Today, carbon trading has been a lucrative business with carbon credits – an allowance for a company holding the credit to emit carbon emissions of greenhouse gases being transacted.

A single credit equals one ton of carbon dioxide to be emitted or the mass equivalent to carbon dioxide for other gases.

Verified carbon credit units allow forests to be monetised – generating another revenue source for the state.

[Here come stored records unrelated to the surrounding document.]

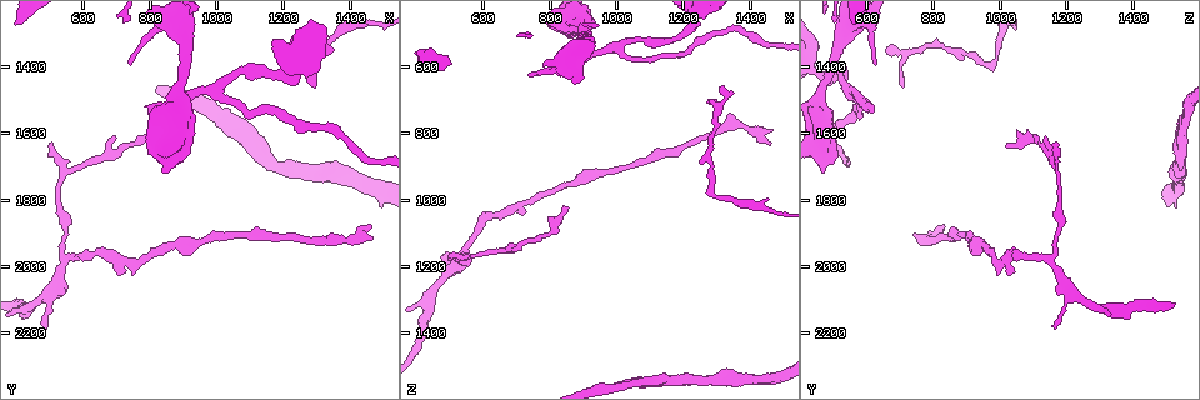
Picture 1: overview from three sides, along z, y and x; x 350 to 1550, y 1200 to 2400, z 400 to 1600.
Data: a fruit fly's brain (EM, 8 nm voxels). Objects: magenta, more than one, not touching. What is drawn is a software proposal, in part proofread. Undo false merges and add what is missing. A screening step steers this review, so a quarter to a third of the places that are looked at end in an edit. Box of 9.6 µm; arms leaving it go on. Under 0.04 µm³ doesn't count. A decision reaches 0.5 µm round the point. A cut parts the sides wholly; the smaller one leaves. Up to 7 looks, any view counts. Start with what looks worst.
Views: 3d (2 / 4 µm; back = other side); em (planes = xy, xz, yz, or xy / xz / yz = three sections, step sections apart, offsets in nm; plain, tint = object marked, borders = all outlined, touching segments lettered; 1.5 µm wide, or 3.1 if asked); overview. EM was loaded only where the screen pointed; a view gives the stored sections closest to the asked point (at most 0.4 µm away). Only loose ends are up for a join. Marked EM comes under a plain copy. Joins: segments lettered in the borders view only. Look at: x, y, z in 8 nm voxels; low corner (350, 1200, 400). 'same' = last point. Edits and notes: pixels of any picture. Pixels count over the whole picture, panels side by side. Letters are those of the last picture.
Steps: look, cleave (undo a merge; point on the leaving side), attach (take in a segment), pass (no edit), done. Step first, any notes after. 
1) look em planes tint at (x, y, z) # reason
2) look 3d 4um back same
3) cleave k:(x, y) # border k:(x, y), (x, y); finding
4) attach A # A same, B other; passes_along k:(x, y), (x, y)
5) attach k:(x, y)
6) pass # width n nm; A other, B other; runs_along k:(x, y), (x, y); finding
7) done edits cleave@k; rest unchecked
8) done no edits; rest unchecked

look em planes tint at (790, 1530, 630) # an open end

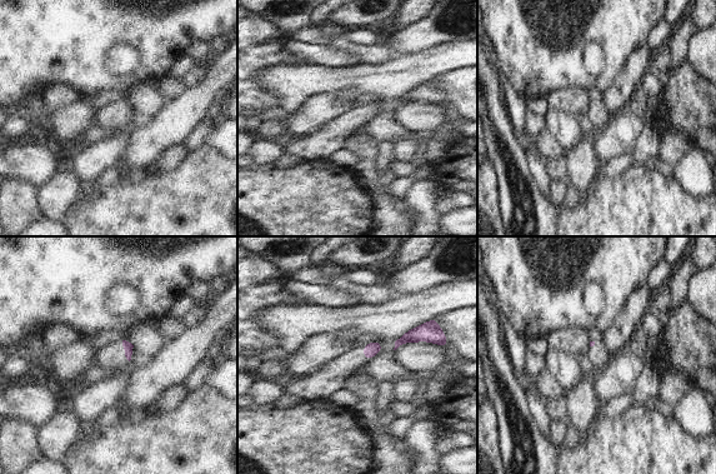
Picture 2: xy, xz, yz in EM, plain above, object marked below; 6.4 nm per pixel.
look em planes borders same # what lies round it

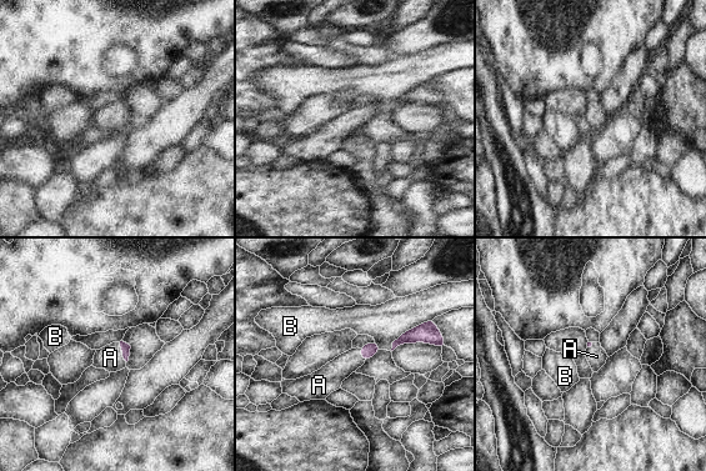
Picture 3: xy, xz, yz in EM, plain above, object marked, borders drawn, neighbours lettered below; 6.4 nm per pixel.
attach A # A same, B other; passes_along 3:(125, 347), (123, 352), (110, 357); the cell continues

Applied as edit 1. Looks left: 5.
look overview

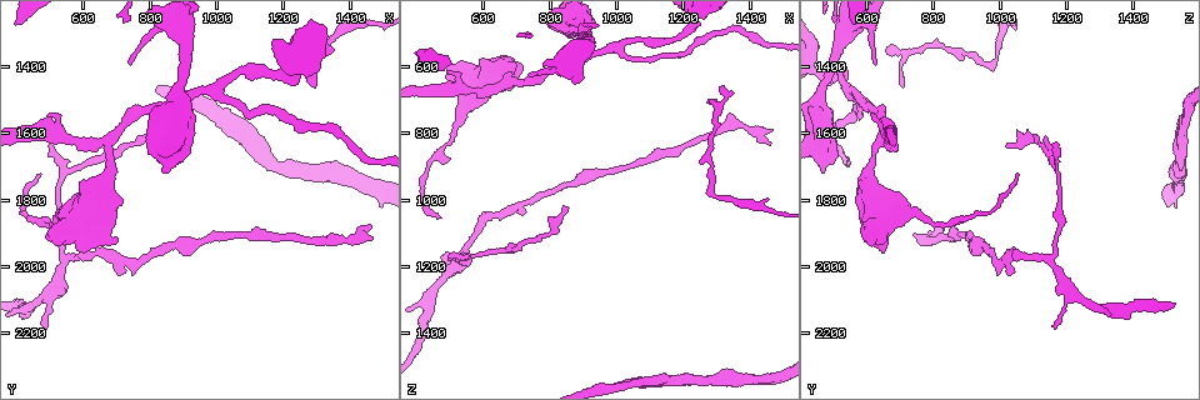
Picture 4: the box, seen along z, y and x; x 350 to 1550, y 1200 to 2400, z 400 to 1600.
look em xz step 4 borders at (700, 1620, 1140) # branch stops here

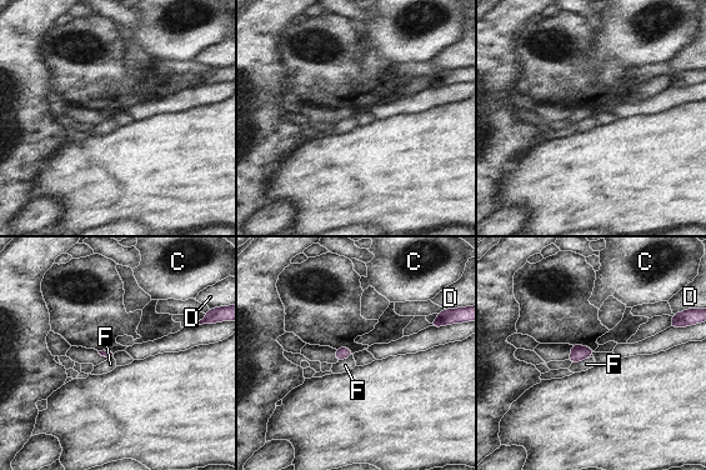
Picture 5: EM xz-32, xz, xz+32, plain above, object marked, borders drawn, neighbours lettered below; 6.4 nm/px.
pass # C other, D other, F other; border 5:(587, 358), (571, 364); none of them fits

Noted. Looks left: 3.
look 3d 4um back at (1000, 1470, 540)

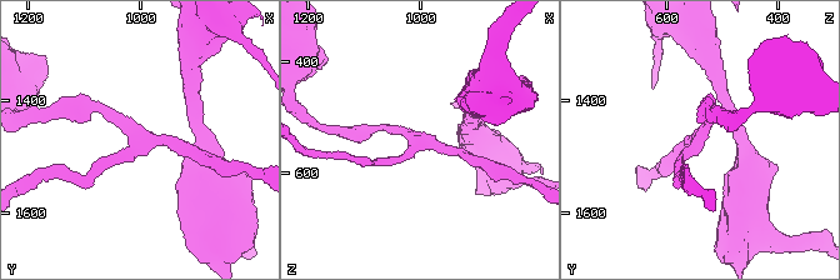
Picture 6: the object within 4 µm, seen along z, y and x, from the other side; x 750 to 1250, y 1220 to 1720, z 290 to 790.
look em xy step 8 tint at (1000, 1485, 545) # arms 3

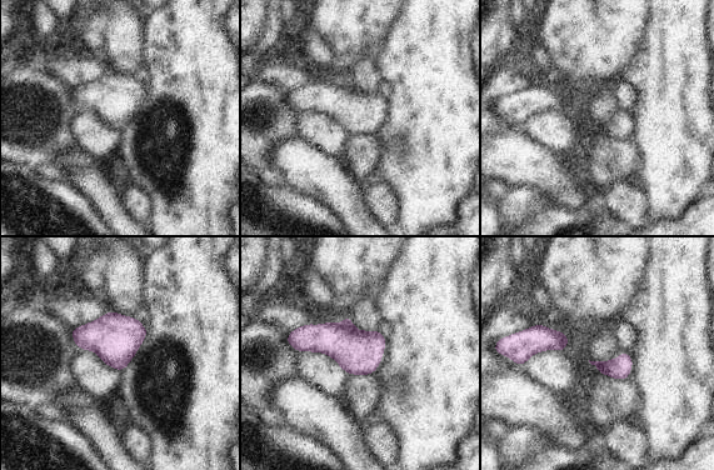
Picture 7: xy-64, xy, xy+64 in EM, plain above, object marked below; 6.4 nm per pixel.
look em planes borders same

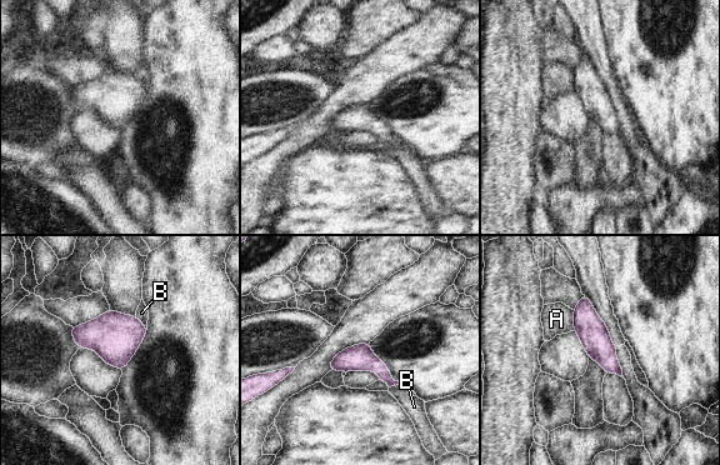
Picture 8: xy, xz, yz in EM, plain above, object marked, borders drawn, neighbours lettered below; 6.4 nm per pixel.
pass # width 180 nm; A other, B other; runs_along 8:(584, 300), (586, 323), (619, 371); all the same cell

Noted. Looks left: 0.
done edits attach@3; rest unchecked

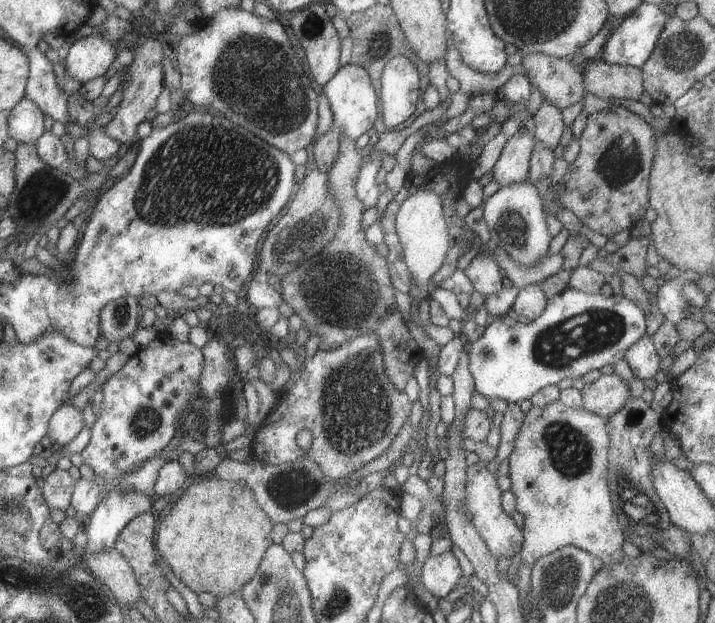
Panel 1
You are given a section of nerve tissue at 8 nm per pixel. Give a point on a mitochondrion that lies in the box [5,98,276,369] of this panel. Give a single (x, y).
(39, 192)

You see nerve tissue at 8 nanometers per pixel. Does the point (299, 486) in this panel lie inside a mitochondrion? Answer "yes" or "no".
yes

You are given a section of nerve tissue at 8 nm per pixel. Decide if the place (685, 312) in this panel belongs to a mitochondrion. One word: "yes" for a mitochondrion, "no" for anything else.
yes

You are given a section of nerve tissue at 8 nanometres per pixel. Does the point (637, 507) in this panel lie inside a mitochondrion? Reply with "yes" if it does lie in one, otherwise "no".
yes

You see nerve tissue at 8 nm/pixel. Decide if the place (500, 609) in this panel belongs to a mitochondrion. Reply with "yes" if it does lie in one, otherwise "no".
no

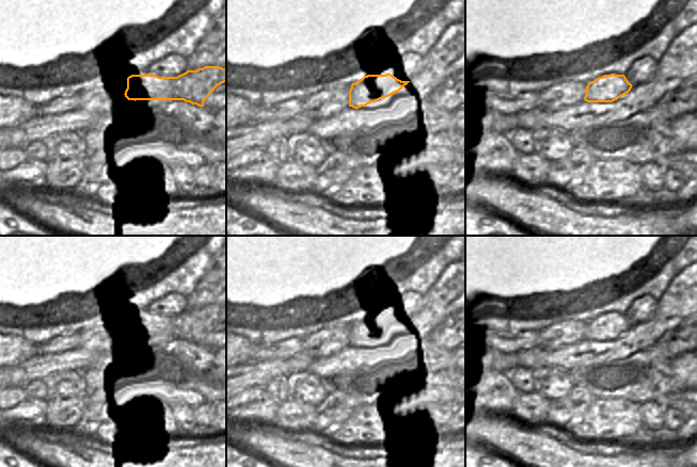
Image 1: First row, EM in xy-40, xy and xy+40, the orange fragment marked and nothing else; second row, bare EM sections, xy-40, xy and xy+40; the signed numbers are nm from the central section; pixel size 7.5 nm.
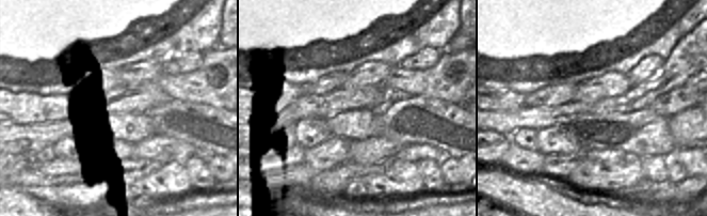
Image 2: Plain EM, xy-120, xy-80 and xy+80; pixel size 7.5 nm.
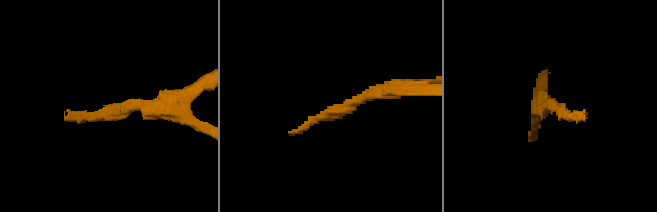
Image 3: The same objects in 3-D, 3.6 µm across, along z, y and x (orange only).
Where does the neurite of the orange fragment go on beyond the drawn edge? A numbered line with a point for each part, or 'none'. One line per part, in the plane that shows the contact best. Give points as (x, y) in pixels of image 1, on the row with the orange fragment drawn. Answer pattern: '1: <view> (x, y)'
none

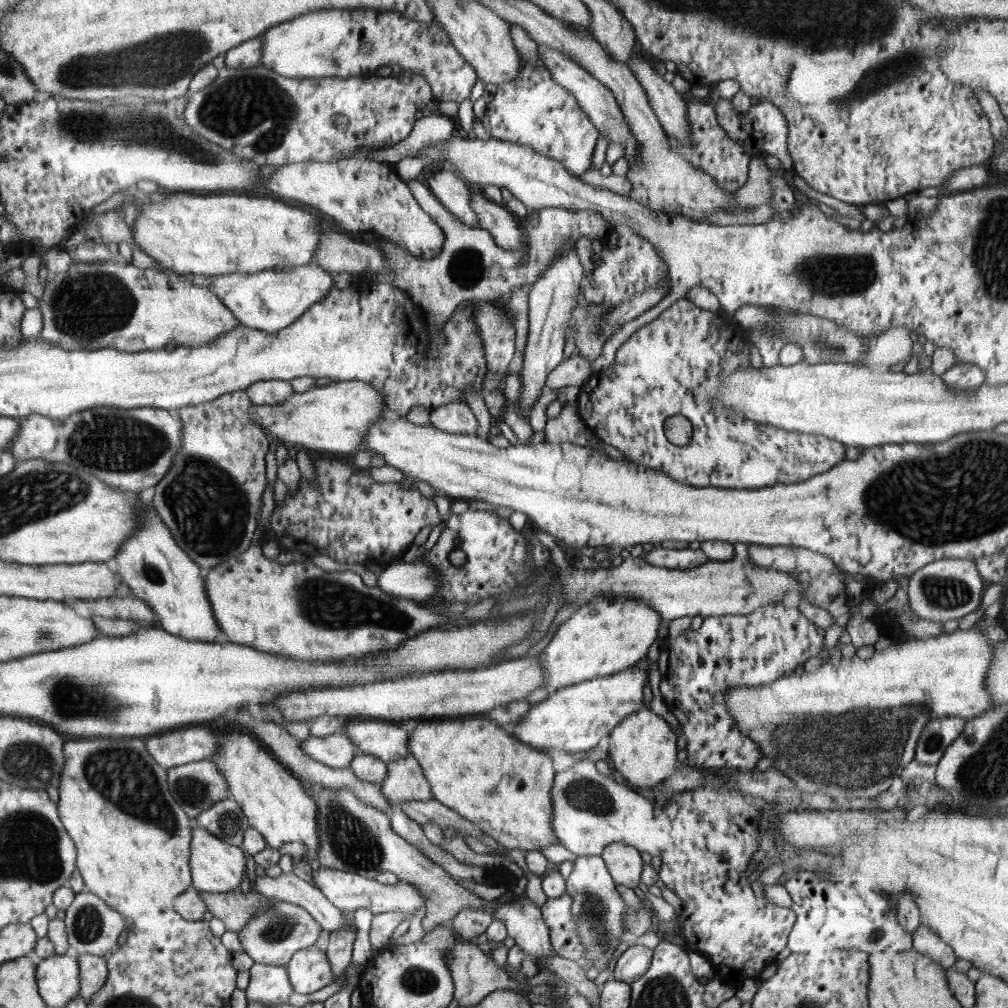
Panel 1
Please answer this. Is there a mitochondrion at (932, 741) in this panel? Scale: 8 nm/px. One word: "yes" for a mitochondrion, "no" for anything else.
yes

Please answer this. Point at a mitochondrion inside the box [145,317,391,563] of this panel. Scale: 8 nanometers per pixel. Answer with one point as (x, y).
(209, 507)

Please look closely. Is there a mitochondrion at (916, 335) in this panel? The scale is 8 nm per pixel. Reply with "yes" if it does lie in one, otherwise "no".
no

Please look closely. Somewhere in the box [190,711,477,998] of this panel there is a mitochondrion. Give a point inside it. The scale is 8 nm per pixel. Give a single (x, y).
(356, 844)

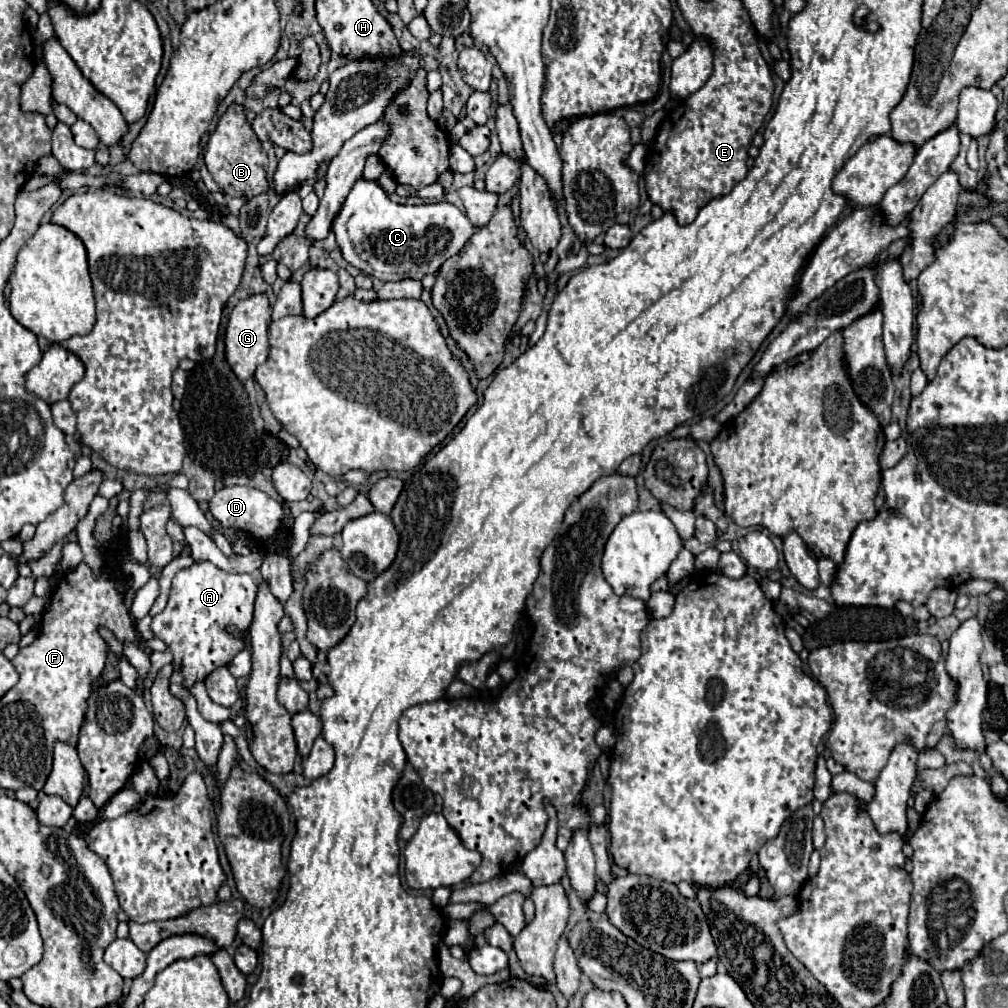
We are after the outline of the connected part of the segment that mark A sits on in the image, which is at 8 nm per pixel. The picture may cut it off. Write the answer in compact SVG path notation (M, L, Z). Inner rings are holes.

Every tree in the forest counts and with our vast forests, the income could be substantial.

With the passing of both Bills, it is a continuation of Sarawak’s move towards preserving the environment – an effort which was previously initiated by the late Pehin Sri Adenan Satem and now being continued and enhanced to a greater effect by Abang Johari.

Environmental preservation now is global concern where its adverse effects will impact our generation.

Carbon trading is a possible solution to address greenhouse gas (GHG) emissions worldwide and it has been around for some time.

It means that those who were able to limit their emissions could trade their credits with those who don’t.

With the Bill, it would treat carbon credit as a commodity – meaning it is one of the resources that we have and the fund it generates will go a long way in boosting Sarawak’s development.

This is also in tandem with the Post COVID-19 Development Strategy (PCDS) 2030 through practising sustainable management and conservation in the forestry sector

In a nutshell, it provides a financial incentive to preserve the environment – this is key.

For Sarawak, while it could reap from a windfall in terms of carbon credit sale, what is more important is that it is doing its part in saving the world.

And on the back of the Premier’s trip to Rotterdam, Netherlands where Sarawak showed the way to the world in terms of sustainable energy production, this legislation has far-reaching effects and is vital for the state’s future.

The net-zero carbon emission future is no longer a farfetched possibility. It is within reach starting with Sarawak.

The future of Sarawak – and by extension, Malaysia – is bright and we have the state government to thank for accelerating preservation efforts in true Sarawakian style.